Evaluate the expression: tan^(-1)(1) + tan^(-1)(√3).

Evaluate the expression: tan^(-1)(1) + tan^(-1)(√3).

Correct Answer: 7π/12

Step 1: Understand that tan^(-1)(x) means the angle whose tangent is x.
Step 2: Find tan^(-1)(1). The angle whose tangent is 1 is π/4 (or 45 degrees).
Step 3: Find tan^(-1)(√3). The angle whose tangent is √3 is π/3 (or 60 degrees).
Step 4: Add the two angles together: π/4 + π/3.
Step 5: To add π/4 and π/3, find a common denominator.

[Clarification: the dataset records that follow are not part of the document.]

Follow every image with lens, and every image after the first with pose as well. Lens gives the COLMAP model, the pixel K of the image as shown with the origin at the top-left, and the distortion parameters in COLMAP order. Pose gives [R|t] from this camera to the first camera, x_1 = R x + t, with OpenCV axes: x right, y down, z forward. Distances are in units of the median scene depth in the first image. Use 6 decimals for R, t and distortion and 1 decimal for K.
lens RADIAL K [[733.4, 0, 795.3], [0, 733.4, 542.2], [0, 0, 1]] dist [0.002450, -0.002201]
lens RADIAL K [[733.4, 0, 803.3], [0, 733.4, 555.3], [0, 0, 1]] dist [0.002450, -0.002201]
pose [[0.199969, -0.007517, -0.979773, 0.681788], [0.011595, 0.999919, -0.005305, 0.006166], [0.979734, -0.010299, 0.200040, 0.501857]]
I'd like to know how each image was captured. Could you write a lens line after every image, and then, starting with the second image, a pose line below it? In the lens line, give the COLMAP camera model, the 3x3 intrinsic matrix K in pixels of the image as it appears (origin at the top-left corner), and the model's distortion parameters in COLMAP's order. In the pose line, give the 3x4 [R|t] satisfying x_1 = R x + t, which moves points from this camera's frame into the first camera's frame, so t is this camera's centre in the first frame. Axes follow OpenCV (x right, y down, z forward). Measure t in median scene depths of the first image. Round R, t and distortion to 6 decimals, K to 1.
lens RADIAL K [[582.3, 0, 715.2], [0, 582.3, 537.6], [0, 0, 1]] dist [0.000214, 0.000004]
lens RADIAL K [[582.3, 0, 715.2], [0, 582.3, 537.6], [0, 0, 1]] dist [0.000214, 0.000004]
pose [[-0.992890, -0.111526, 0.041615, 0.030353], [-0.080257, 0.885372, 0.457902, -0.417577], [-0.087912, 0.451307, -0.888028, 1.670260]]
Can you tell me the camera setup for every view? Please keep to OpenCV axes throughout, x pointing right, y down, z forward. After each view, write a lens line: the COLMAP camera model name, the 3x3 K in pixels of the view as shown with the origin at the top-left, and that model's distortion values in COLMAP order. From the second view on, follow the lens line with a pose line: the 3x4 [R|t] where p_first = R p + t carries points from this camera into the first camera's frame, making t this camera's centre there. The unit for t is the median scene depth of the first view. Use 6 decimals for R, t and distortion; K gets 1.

The common denominator of 4 and 3 is 12.
Step 6: Convert π/4 to twelfths: π/4 = 3π/12.
Step 7: Convert π/3 to twelfths: π/3 = 4π/12.
Step 8: Now add the two fractions: 3π/12 + 4π/12 = 7π/12.
Step 9: The final answer is 7π/12.

Inverse Trigonometric Functions – Understanding the values of inverse tangent functions, specifically tan^(-1)(1) and tan^(-1)(√3).
Angle Addition – Adding angles in radians and converting them to a common denominator.